A() is not modifying nums to point at the new array. Even if it were, it is deleting the new array, so nums would end up pointing at invalid memory. You need to declare the arr parameter as a reference, and delete the old array instead of the new array:
void A(int** &arr)
{
int **resize;
resize = new int*[size*2];
for(int i = 0; i < size; i++)
resize[i] = new int(*arr[i]);
cout << endl;
delete[] arr;
arr = resize;
size *= 2;
}
For what you are attempting, I think you have too much indirection. Try removing a level:
#include <iostream>
using namespace std;
int *nums;
int size;
void A(int* &arr)
{
int *resize;
resize = new int[size*2];
for(int i = 0; i < size; i++)
resize[i] = arr[i];
cout << endl;
delete[] arr;
arr = resize;
size *= 2;
}
int main()
{
size = 10;
nums = new int[size];
for(int i = 0; i < size; i++)
nums[i] = i;
for(int i = 0; i < size; i++)
cout << nums[i] << endl;
A(nums);
cout << endl;
for(int i = (size / 2); i < size; i++)
nums[i] = i;
for(int i = 0; i < size; i++)
cout << nums[i] << endl;
delete[] nums;
}
Since you are using C++, you should be using a std::vector instead of a raw array, then you can eliminate A() altogether:
#include <iostream>
#include <vector>
using namespace std;
vector<int> nums;
int main()
{
nums.resize(10);
for(int i = 0; i < nums.size(); i++)
nums[i] = i;
for(int i = 0; i < nums.size(); i++)
cout << nums[i] << endl;
nums.resize(nums.size()*2);
cout << endl << endl;
for(int i = (nums.size() / 2); i < nums.size(); i++)
nums[i] = i;
for(int i = 0; i < nums.size(); i++)
cout << nums[i] << endl;
}
First of all, your function, A, does not resize anything. It prints a newline character to standard output, it multiplies the global size variable by 2, and then it leaks some memory. That's it.
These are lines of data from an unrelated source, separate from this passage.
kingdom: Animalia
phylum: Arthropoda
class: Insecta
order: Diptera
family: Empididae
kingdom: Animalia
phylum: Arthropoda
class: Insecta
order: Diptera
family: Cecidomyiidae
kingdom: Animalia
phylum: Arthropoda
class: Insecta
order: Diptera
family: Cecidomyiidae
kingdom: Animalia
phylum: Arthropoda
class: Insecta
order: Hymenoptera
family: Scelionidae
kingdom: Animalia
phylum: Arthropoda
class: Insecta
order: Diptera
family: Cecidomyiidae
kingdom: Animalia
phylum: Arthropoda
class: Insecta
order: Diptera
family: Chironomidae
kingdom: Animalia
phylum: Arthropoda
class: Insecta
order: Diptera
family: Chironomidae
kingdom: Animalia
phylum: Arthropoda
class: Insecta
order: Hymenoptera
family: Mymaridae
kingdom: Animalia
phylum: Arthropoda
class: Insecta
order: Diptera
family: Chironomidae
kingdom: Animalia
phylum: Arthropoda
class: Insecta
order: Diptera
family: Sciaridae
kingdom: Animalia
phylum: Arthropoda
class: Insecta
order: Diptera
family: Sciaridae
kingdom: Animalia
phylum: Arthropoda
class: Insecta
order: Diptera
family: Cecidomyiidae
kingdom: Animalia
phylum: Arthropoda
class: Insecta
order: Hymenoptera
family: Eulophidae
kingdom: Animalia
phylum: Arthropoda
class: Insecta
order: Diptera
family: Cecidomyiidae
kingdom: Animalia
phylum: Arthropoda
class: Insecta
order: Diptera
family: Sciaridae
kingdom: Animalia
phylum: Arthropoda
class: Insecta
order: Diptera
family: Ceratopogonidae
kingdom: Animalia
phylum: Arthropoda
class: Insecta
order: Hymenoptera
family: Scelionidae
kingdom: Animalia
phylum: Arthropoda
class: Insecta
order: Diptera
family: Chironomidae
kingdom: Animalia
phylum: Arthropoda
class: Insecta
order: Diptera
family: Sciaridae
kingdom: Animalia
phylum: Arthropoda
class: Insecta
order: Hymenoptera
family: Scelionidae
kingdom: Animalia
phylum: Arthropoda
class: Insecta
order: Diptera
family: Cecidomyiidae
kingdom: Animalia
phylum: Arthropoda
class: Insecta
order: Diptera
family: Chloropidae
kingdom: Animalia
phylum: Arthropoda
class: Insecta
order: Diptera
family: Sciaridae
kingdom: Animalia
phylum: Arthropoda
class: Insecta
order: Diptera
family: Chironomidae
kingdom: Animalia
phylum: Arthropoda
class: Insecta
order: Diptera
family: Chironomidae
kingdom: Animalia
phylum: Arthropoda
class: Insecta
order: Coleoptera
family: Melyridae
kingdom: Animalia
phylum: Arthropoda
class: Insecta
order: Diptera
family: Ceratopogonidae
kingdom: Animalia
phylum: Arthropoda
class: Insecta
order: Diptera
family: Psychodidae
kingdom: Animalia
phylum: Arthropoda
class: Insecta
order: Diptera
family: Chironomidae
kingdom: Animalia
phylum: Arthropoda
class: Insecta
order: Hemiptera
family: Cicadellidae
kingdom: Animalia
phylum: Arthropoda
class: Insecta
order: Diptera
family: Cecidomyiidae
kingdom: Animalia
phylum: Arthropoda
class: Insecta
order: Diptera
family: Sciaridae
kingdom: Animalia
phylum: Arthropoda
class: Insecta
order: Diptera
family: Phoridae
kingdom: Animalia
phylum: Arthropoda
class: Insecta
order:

Now, because it multiplies size by 2 (going from 10, to 20), you run into a problem, here:
for(int i = (size / 2); i < size; i++)
nums[i] = new int(i);
Here, you are trying to access elements 10 through 19 of the array which nums points to. But the array which nums points to only has 10 elements (numbered 0 through 9), so your code has undefined behavior.